Coca-Cola Co. made some waves Jan. 21 when Chief Sustainability Officer Bea Perez told BBC News that the company wasn't prepared to abandon single-use plastic containers.
She said that switching to aluminum or glass would increase the company's carbon footprint. But she didn't stop there. She said consumers like lightweight, resealable PET bottles and said that dropping PET would hurt sales.
"Business won't be in business if we don't accommodate consumers," Perez said. "So as we change our bottling infrastructure, move into recycling and innovate, we also have to show the consumer what the opportunities are. They will change with us."
The position isn't new. Coke has been saying nice things about plastics for a long time. But the pronouncement made headlines anyway. I suspect that's in part because Coke has a bad reputation in the environmental community. The company is one of the world's biggest users of plastic packaging. Coke makes 110 billion single-use plastic bottles annually.

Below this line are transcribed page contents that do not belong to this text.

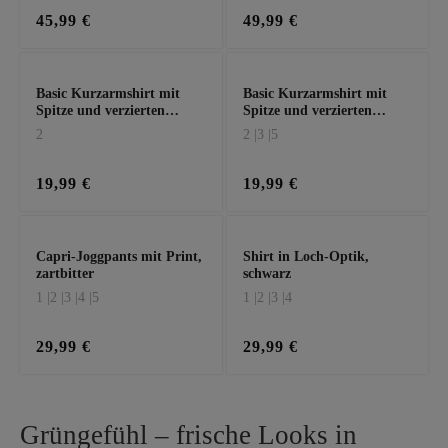
45,99 €
49,99 €
Basic Kurzarmshirt mit
Basic Kurzarmshirt mit
Spitze und verzierten
Spitze und verzierten
Rückenausschnitt, offwhite
Rückenausschnitt,
2
2 |
3 |
5
zartbitter
19,99 €
19,99 €
Capri-Joggpants mit Print,
Shirt in Loch-Optik,
zartbitter
schwarz
1 |
2 |
3 |
4 |
5
1 |
2 |
3 |
4
29,99 €
29,99 €
Grüngefühl – frische Looks in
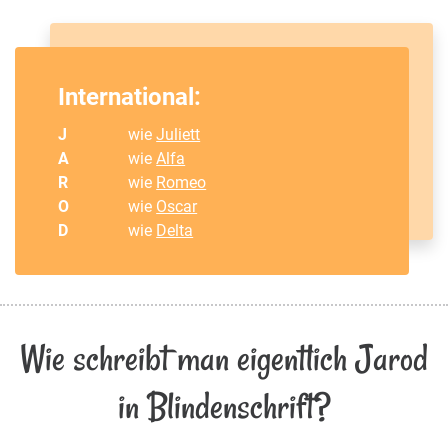
International:
J
wie
Juliett
A
wie
Alfa
R
wie
Romeo
O
wie
Oscar
D
wie
Delta
Wie schreibt man eigentlich Jarod
in Blindenschrift?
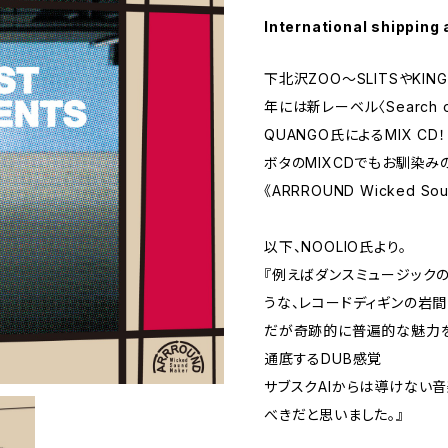
International shipping 
下北沢ZOO〜SLITSやKIN
年には新レーベル〈Search o
QUANGO氏によるMIX CD！
ボタのMIXCDでもお馴染みの
《ARRROUND Wicked S
以下、NOOLIO氏より。
『例えばダンスミュージックの
うな、レコードディギンの岩
だが奇跡的に普遍的な魅力
通底するDUB感覚
サブスクAIからは導けない音
べきだと思いました。』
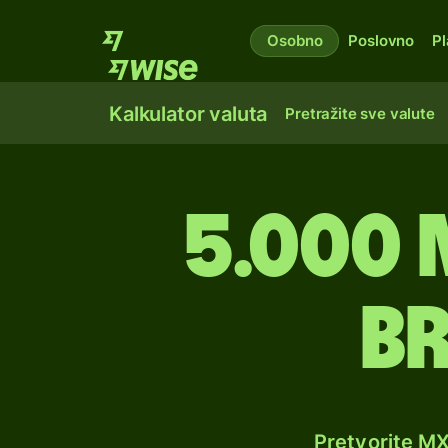
Osobno
Poslovno
Pl
Kalkulator valuta
Pretražite sve valute
5.000 
br
Pretvorite M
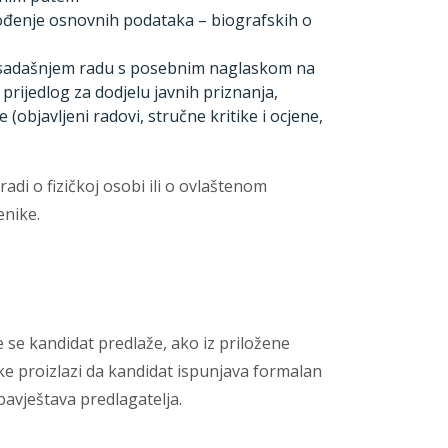
vođenje osnovnih podataka – biografskih o
dosadašnjem radu s posebnim naglaskom na
prijedlog za dodjelu javnih priznanja,
bjavljeni radovi, stručne kritike i ocjene,
adi o fizičkoj osobi ili o ovlaštenom
enike.
 se kandidat predlaže, ako iz priložene
ke proizlazi da kandidat ispunjava formalan
bavještava predlagatelja.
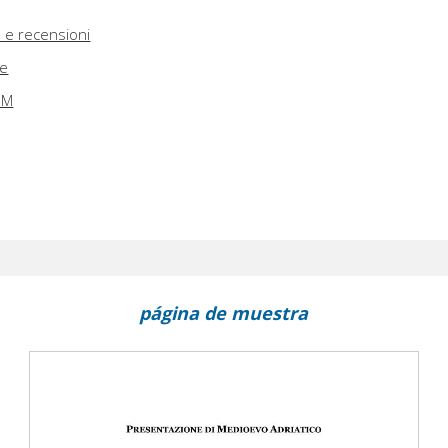
e e recensioni
he
AEM
página de muestra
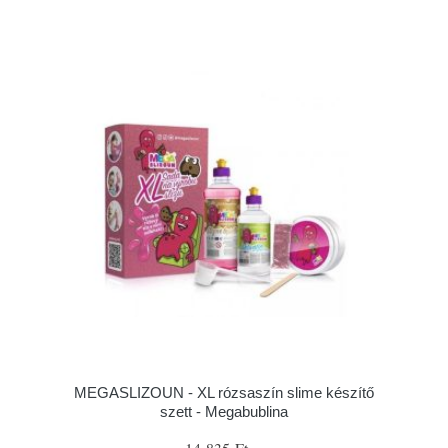
MEGASLIZOUN - XL rózsaszín slime készítő
szett - Megabublina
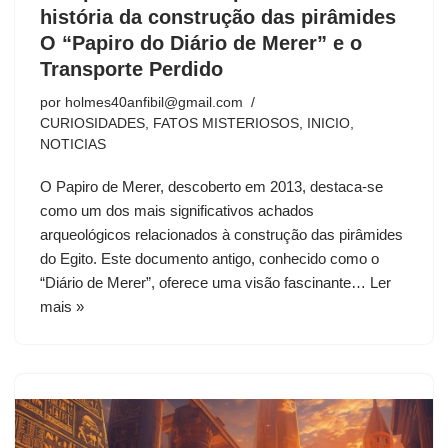
história da construção das pirâmides
O “Papiro do Diário de Merer” e o
Transporte Perdido
por
holmes40anfibil@gmail.com
CURIOSIDADES
,
FATOS MISTERIOSOS
,
INICIO
,
NOTICIAS
O Papiro de Merer, descoberto em 2013, destaca-se
como um dos mais significativos achados
arqueológicos relacionados à construção das pirâmides
do Egito. Este documento antigo, conhecido como o
“Diário de Merer”, oferece uma visão fascinante…
Ler
mais »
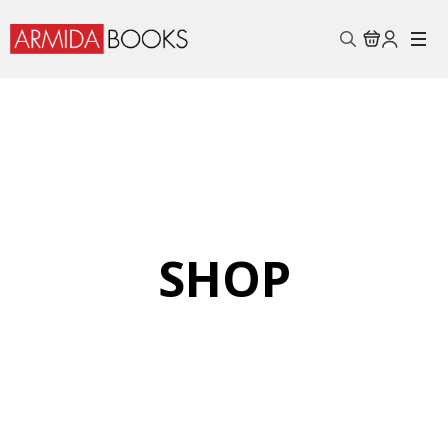
Search
for:
SHOP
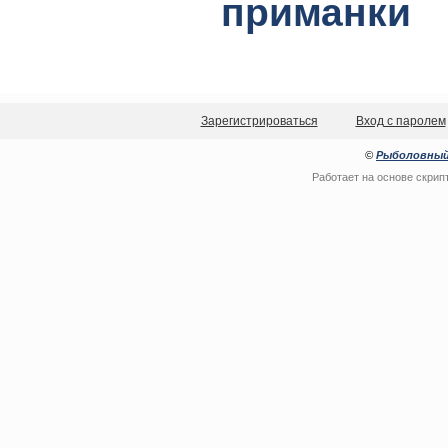
приманки
Зарегистрироваться
Вход с паролем
©
Рыболовный
Работает на основе
скрип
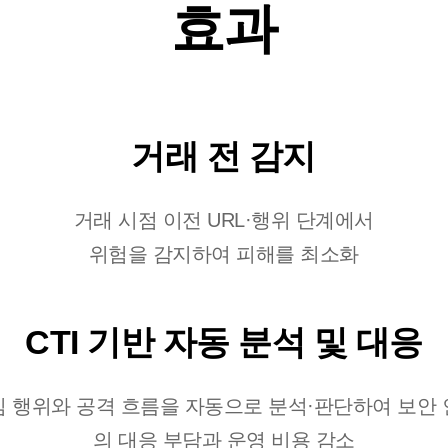
효과
거래 전 감지
거래 시점 이전 URL·행위 단계에서
위험을 감지하여 피해를 최소화
CTI 기반 자동 분석 및 대응
 행위와 공격 흐름을 자동으로 분석·판단하여 보안
의 대응 부담과 운영 비용 감소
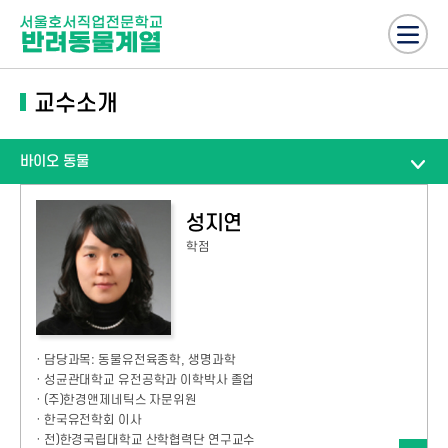
교수소개
바이오 동물
성지연
학점
· 담당과목: 동물유전육종학, 생명과학
· 성균관대학교 유전공학과 이학박사 졸업
· (주)한경앤제네틱스 자문위원
· 한국유전학회 이사
· 전)한경국립대학교 산학협력단 연구교수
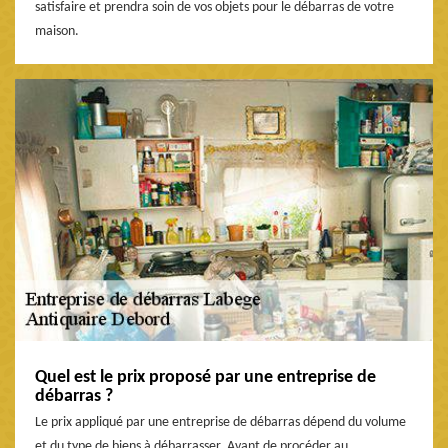
satisfaire et prendra soin de vos objets pour le débarras de votre
maison.
Quel est le prix proposé par une entreprise de
débarras ?
Le prix appliqué par une entreprise de débarras dépend du volume
et du type de biens à débarrasser. Avant de procéder au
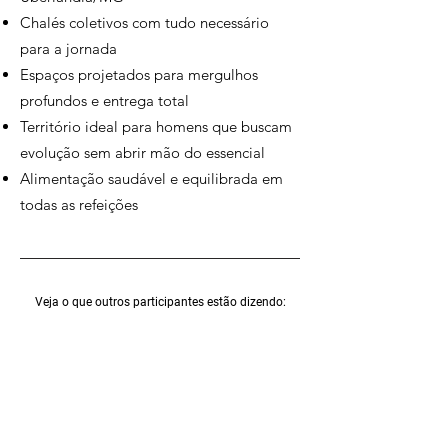
Chalés coletivos com tudo necessário
para a jornada
Espaços projetados para mergulhos
profundos e entrega total
Território ideal para homens que buscam
evolução sem abrir mão do essencial
Alimentação saudável e equilibrada em
todas as refeições
Veja o que outros participantes estão dizendo:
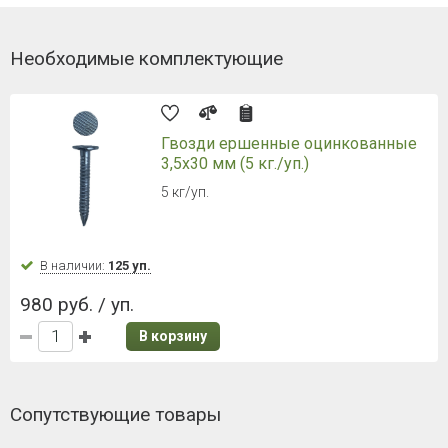
Необходимые комплектующие
Гвозди ершенные оцинкованные
3,5х30 мм (5 кг./уп.)
5 кг/уп.
В наличии:
125 уп.
980 руб. / уп.
В корзину
Сопутствующие товары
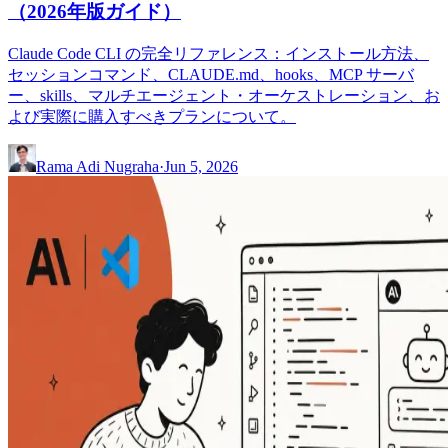
（2026年版ガイド）
Claude Code CLI の完全リファレンス：インストール方法、
セッションコマンド、CLAUDE.md、hooks、MCP サーバ
ー、skills、マルチエージェント・オーケストレーション、お
よび実際に購入すべきプランについて。
Rama Adi Nugraha
·
Jun 5, 2026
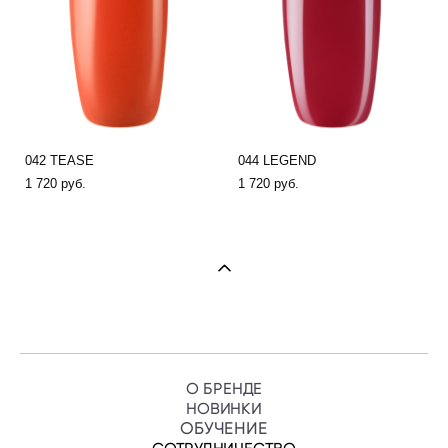
042 TEASE
044 LEGEND
1 720 pуб.
1 720 pуб.
О БРЕНДЕ
НОВИНКИ
ОБУЧЕНИ
Е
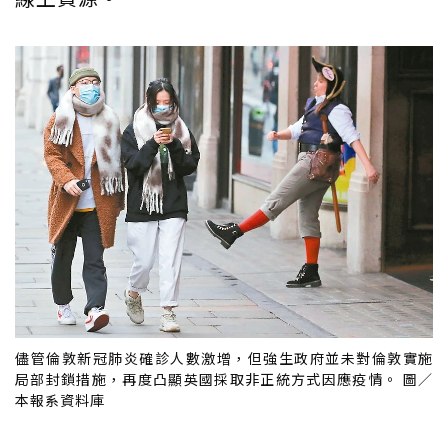
儘管倫敦新冠肺炎確診人數激增，但強生政府並未對倫敦實施
局部封鎖措施，再度凸顯英國採取非正統方式因應疫情。 圖／
本報系資料庫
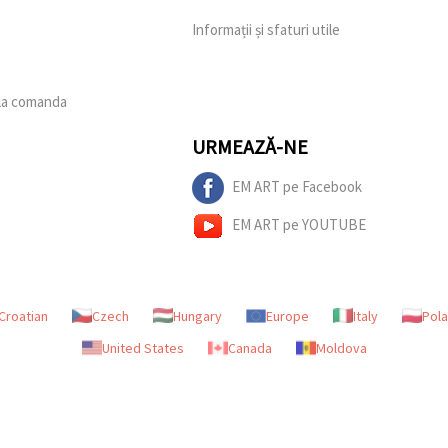
e
Informații și sfaturi utile
 la comanda
URMEAZĂ-NE
EM ART pe Facebook
EM ART pe YOUTUBE
Croatian
Czech
Hungary
Europe
Italy
Pol
United States
Canada
Moldova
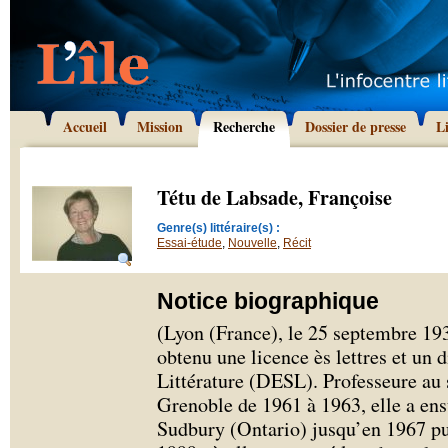
Accueil
Mission
Recherche
Dossier de presse
L
Tétu de Labsade, Françoise
Genre(s) littéraire(s) :
Essai-étude
,
Nouvelle
,
Récit
Notice biographique
(Lyon (France), le 25 septembre 193
obtenu une licence ès lettres et un
Littérature (DESL). Professeure au 
Grenoble de 1961 à 1963, elle a ens
Sudbury (Ontario) jusqu’en 1967 pui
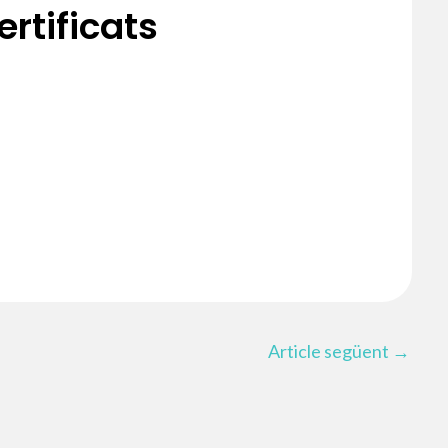
rtificats
Article següent
→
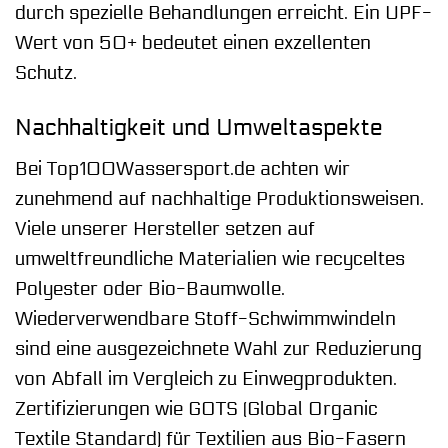
durch spezielle Behandlungen erreicht. Ein UPF-
Wert von 50+ bedeutet einen exzellenten
Schutz.
Nachhaltigkeit und Umweltaspekte
Bei Top100Wassersport.de achten wir
zunehmend auf nachhaltige Produktionsweisen.
Viele unserer Hersteller setzen auf
umweltfreundliche Materialien wie recyceltes
Polyester oder Bio-Baumwolle.
Wiederverwendbare Stoff-Schwimmwindeln
sind eine ausgezeichnete Wahl zur Reduzierung
von Abfall im Vergleich zu Einwegprodukten.
Zertifizierungen wie GOTS (Global Organic
Textile Standard) für Textilien aus Bio-Fasern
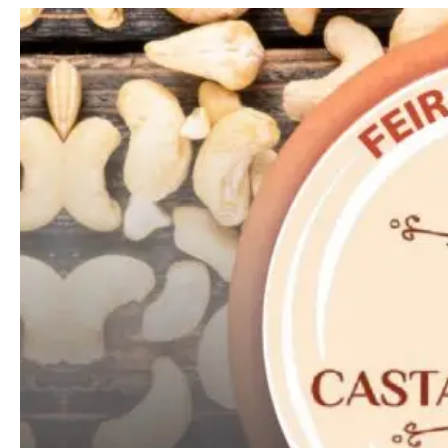
━ pricing plans
Free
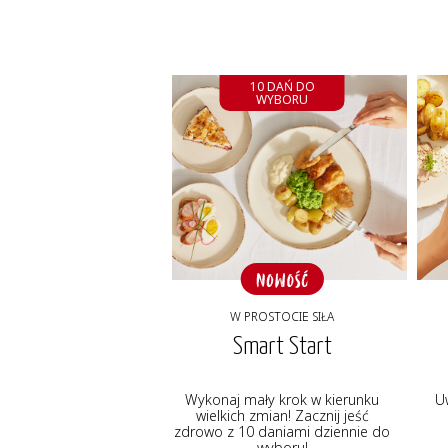
10 DAŃ DO
WYBORU
W PROSTOCIE SIŁA
Smart Start
Wykonaj mały krok w kierunku
U
wielkich zmian! Zacznij jeść
zdrowo z 10 daniami dziennie do
wyboru!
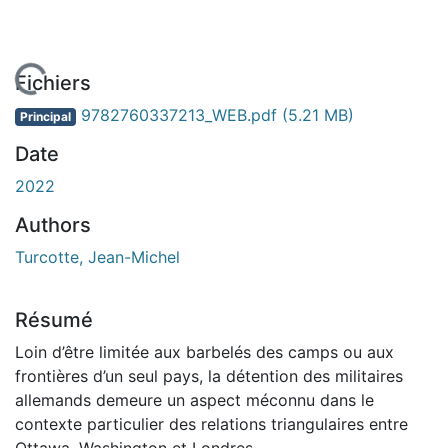
chargement...
Fichiers
9782760337213_WEB.pdf
(5.21 MB)
Principal
Date
2022
Authors
Turcotte, Jean-Michel
Résumé
Loin d’être limitée aux barbelés des camps ou aux
frontières d’un seul pays, la détention des militaires
allemands demeure un aspect méconnu dans le
contexte particulier des relations triangulaires entre
Ottawa, Washington et Londres.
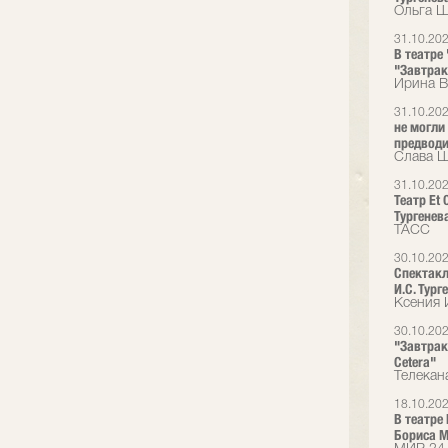
Ольга Ш
31.10.20
В театре
"Завтрак
Ирина В
31.10.20
не могли
предводит
Слава Ша
31.10.20
Театр Et
Тургенев
ТАСС
30.10.20
Спектакл
И.С. Тург
Ксения 
30.10.20
"Завтрак
Cetera"
Телекан
18.10.20
В театре
Бориса М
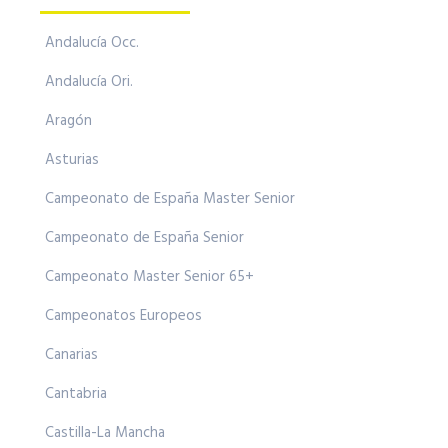
Andalucía Occ.
Andalucía Ori.
Aragón
Asturias
Campeonato de España Master Senior
Campeonato de España Senior
Campeonato Master Senior 65+
Campeonatos Europeos
Canarias
Cantabria
Castilla-La Mancha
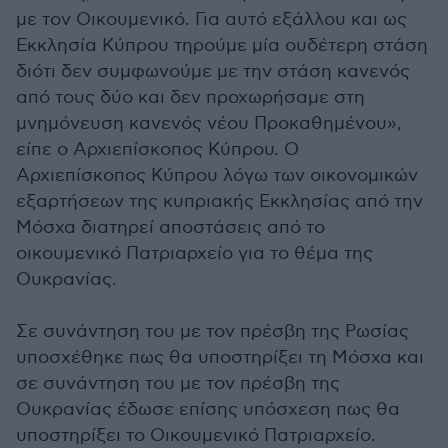
με τον Οικουμενικό. Για αυτό εξάλλου και ως
Εκκλησία Κύπρου τηρούμε μία ουδέτερη στάση
διότι δεν συμφωνούμε με την στάση κανενός
από τους δύο και δεν προχωρήσαμε στη
μνημόνευση κανενός νέου Προκαθημένου»,
είπε ο Αρχιεπίσκοπος Κύπρου. Ο
Αρχιεπίσκοπος Κύπρου λόγω των οικονομικών
εξαρτήσεων της κυπριακής Εκκλησίας από την
Μόσχα διατηρεί αποστάσεις από το
οικουμενικό Πατριαρχείο για το θέμα της
Ουκρανίας.
Σε συνάντηση του με τον πρέσβη της Ρωσίας
υποσχέθηκε πως θα υποστηρίξει τη Μόσχα και
σε συνάντηση του με τον πρέσβη της
Ουκρανίας έδωσε επίσης υπόσχεση πως θα
υποστηρίξει το Οικουμενικό Πατριαρχείο.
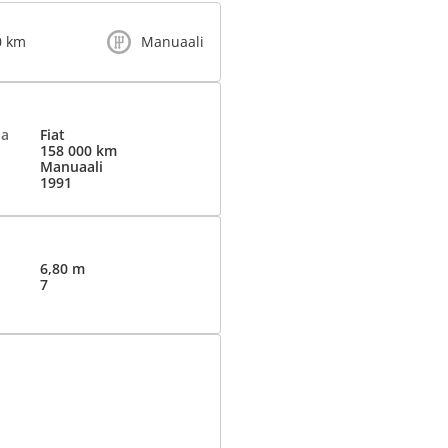
0 km
Manuaali
ja
Fiat
158 000 km
Manuaali
1991
6,80 m
7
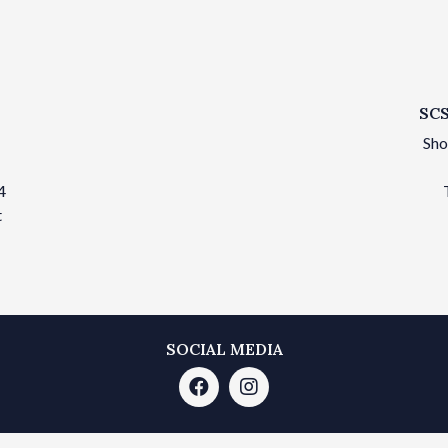
SCS
Sho
4
t
SOCIAL MEDIA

At the World Economic Forum in Davos, Switzerland, Coke CEO James Quincey talked about progress the company has been making toward a circular economy.
"We've done an amazing job, collectively, of delivering convenience to consumers," he said. "But we have not yet made them easy to recover and reuse. Only with that bit of convenience can we truly have a circular economy that will give value to each bottle."
Greenpeace slammed Coke's announcement.
"As the most recognizable brand in the world, and the biggest plastic bottle user, Coca-Cola has a special responsibility to lead the way in reduction of single-use plastic. Its plan is full of bandages and will do very little in the way of making a meaningful impact on the amount of plastic entering our waterways and food chain," the organization said.
The fact that Coke said this in Europe also played a big role in the amount of attention that the statement generated. Europe is going big against single-use plastics.
Both Coke and its critics are talking about creating a more circular economy. But I would argue that the company isn't doing enough yet. It's been too slow to make the one big move that would make an immediate difference: to support container deposits.
Coke may be inching toward being pro-deposit, but it's not happening fast enough.
That said, we can assume that even if Coke came out in favor of deposits tomorrow, it wouldn't be enough for a big chunk of the company's critics. They'd argue that Coke had its chance a long time ago to make plastics recycling more successful, but it squandered the opportunity. Now nothing less than eliminating single-use plastic will be enough.
In some places, the anti-plastics critics already have enough political power to make that vision a reality. Last week we also saw a stunning announcement from China, which announced new policies aimed at restricting the production, sale and use of single-use plastic products.
A few years ago, I would have been skeptical of China's ability to make good on a goal like that. But after seeing the impact of the National Sword policy on the global plastics recycling market, I'm convinced that China could make this happen.
Still, I wonder, is that what the majority of the public really wants? I don't buy much soda, tea, sports drinks, juice or water in single-use plastic bottles, but plenty of people do. They vote for plastic with their checkbooks and shopping carts every day.
It's one thing to urge the public to stop using single-use plastics. Let the debate continue, and both sides can use all the science, logic or emotion that they want.
Bans, however, are another matter. Coke is right on that point: Replacing plastic with less sustainable alternative materials that would increase the world's carbon footprint would be a huge mistake.